14 500 patients traités en 2015
En 2015, 14 500 personnes seulement ont été traitées en 2015 selon la Caisse nationale d'assurance-maladie. « Dans le même temps, les réunions de concertation pluridisciplinaires ont refusé le traitement à 50 000 personnes, sans compter les patients précarisés qui n'arrivent pas jusqu'à la RCP », affirme Yann Mazens directeur de SOS Hépatites.
En France, un particulier peut importer ses médicaments, moyennant plusieurs conditions synthétisées dans une fiche pratique publiée par l'Agence nationale du médicament et des produits de santé (les formulaires à remplir sont disponibles sur cette page, à la rubrique importation).
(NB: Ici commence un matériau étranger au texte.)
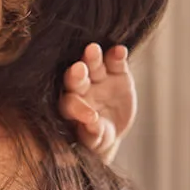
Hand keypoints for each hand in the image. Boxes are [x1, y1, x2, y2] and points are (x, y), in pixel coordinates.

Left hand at [60, 43, 136, 164]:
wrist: (111, 128)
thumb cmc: (96, 137)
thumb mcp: (96, 140)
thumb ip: (94, 133)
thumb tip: (93, 125)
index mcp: (70, 107)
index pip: (70, 104)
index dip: (79, 109)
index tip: (91, 116)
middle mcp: (80, 89)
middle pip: (75, 79)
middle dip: (77, 74)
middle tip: (79, 69)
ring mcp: (97, 79)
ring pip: (92, 66)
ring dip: (92, 57)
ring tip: (93, 49)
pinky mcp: (116, 72)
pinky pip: (114, 61)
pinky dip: (116, 55)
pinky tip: (119, 50)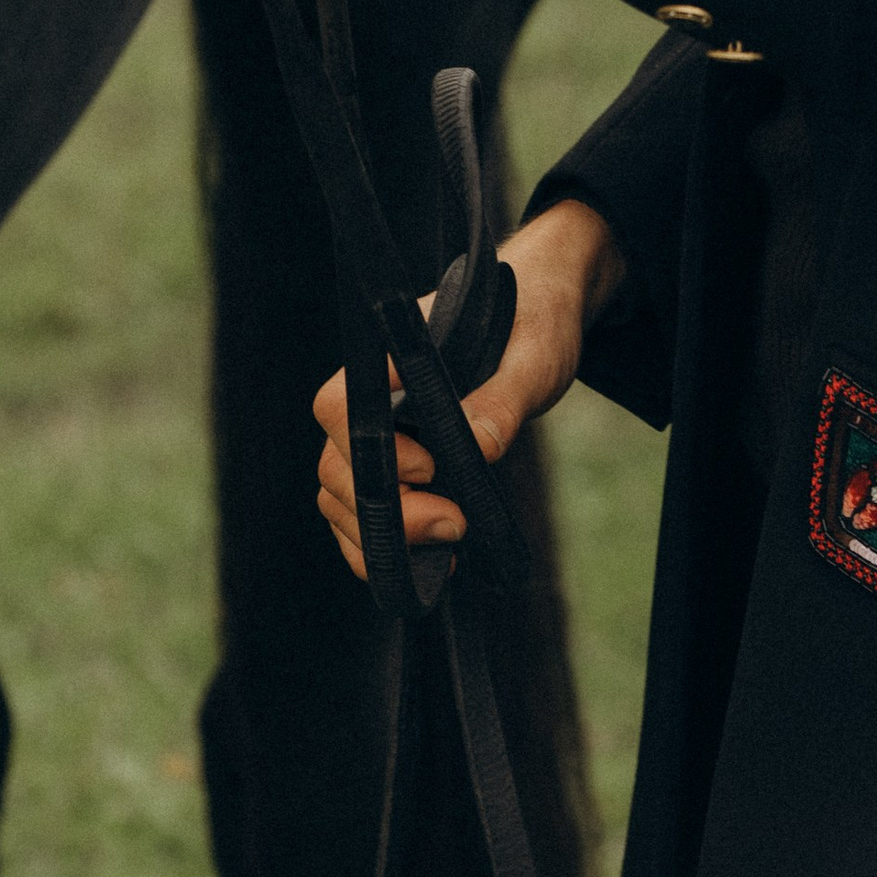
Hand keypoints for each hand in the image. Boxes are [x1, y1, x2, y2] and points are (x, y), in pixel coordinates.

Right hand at [312, 198, 624, 581]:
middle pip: (337, 464)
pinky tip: (429, 560)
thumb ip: (505, 398)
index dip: (370, 448)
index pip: (340, 405)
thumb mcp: (535, 356)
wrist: (539, 316)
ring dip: (381, 534)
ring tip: (447, 550)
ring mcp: (380, 430)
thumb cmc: (536, 322)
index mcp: (394, 354)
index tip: (430, 467)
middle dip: (387, 509)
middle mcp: (374, 394)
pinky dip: (382, 544)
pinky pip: (361, 512)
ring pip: (340, 495)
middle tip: (455, 525)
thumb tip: (478, 449)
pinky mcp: (396, 462)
Une autorisation d'importation est nécessaire si le médicament fait l'objet d’une AMM ou d’un enregistrement dans l’État de provenance mais pas dans l’Espace économique européen, ou quand le médicament n’est pas autorisé dans le pays tiers de provenance.
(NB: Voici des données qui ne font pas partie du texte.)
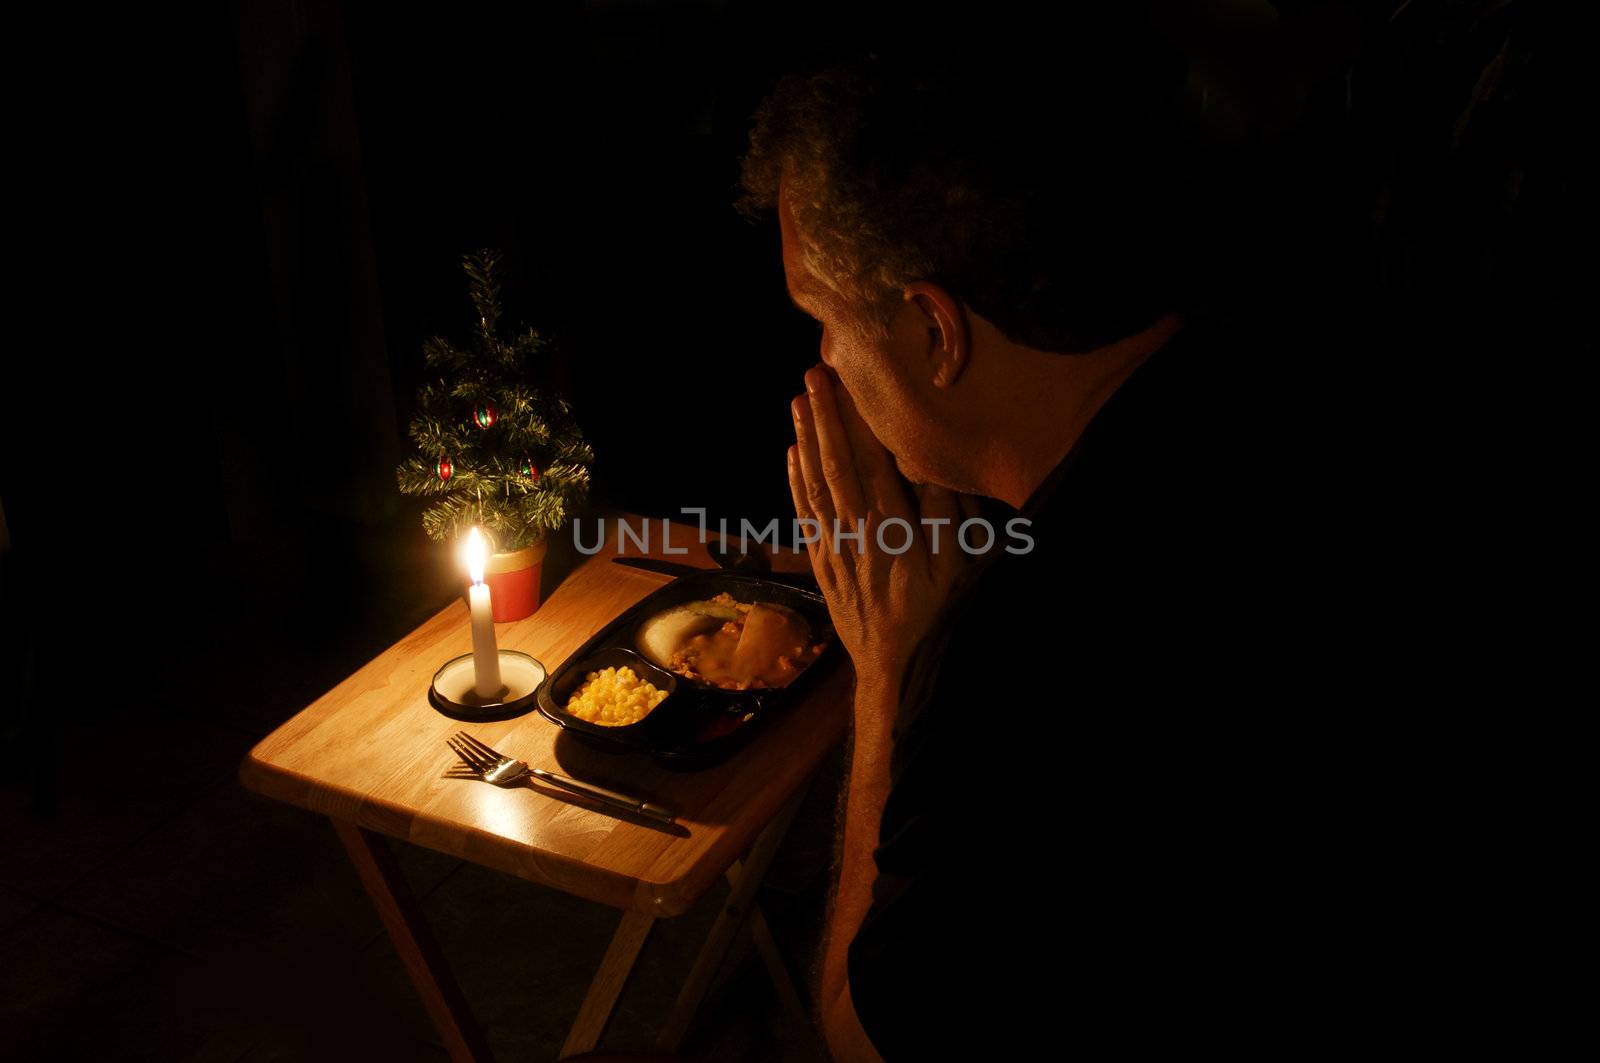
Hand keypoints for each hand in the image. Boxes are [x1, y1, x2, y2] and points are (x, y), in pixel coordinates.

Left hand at [788, 365, 979, 685]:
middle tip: (814, 375)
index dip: (857, 422)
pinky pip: (804, 512)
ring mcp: (833, 546)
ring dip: (805, 439)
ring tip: (799, 400)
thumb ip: (943, 516)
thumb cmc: (932, 612)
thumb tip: (926, 465)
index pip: (870, 463)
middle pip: (835, 464)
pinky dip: (795, 479)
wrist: (891, 663)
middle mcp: (855, 533)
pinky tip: (791, 452)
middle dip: (824, 418)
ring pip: (814, 483)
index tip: (850, 384)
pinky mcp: (821, 560)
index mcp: (891, 530)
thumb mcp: (953, 567)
Les associations démarchées par les génériqueurs
SOS Hépatites et TRT5 ont déjà été approchés par des entreprises proposant des contrats d'importation de génériques. « On nous propose des boîtes de Myhep, un générique du sofosbuvir, fabriqué en Inde par Mylan, au prix de 250 euros la boîte, précise détaille Yann Mazens, directeur de SOS Hépatites, une cure de 12 semaines de sofosbuvir produit en Inde et de daclatasvir produit au Bangladesh coûte 550 euros, contre 66 500 euros avec les princeps. » Les courtiers et laboratoires qui s'engagent sur de tels tarifs réclament de gros volumes de génériques. Une autre proposition émanant d'une entreprise américaine spécialisée dans l'importation de génériques indiens aux États-Unis, fixe le coût de la cure de 12 semaines entre 3 000 à 4 000 euros.
Suite à ces sollicitations, la Direction générale de la santé (DGS) a réagi dans une lettre adressée aux professionnels de santé. « Les médicaments proposés par ces industriels hors Union européenne (UE) sont peut-être des médicaments falsifiés et peuvent entraîner des risques chez les patients qui les utiliseraient. En conséquence, il convient de ne pas donner suite à ces sollicitations et de les signaler aux autorités compétentes afin qu'elles prennent les mesures pour faire cesser ces pratiques », insiste l'institution.
La tentation des génériques est d'autant plus forte qu'une étude récente a montré la non-infériorité des génériques sur les princeps de sofosbuvir/lédipasvir avec ou de sofosbuvir/daclatasvir. Les associations comptent jouer la carte des génériques si les annonces de la ministre de la Santé prévues pour le 25 mai ne contiennent pas l'élargissement des nouveaux traitements à tous les stades de fibrose.
Une renégociation pour la fin de l'année
Dans les coulisses, « la ministre est d'accord pour dire qu'il y a une réflexion politique à mener sur la manière dont les prix sont fixés en France, note le Dr Pascal Melin, président de SOS Hépatites. Elle nous a expliqué que l'ouverture ne pouvait pas se faire sans une renégociation sur les prix qui sera amorcée à la fin de l'année. On ne peut pas se contenter d'une promesse de changement pour 2017. On sait qu'elle ne sera plus aux manettes en 2017. »
La possibilité d'une licence d'office saisie par le gouvernement français est également envisagée depuis longtemps par les associations. Un tel dispositif a été sollicité par des pays comme le Canada, la Malaisie, l'Italie, la Thaïlande, le Mozambique, le Ghana, le Zimbabwe ou le Brésil pour d'autres traitements. Marisol Touraine n'est pas favorable à cette proposition.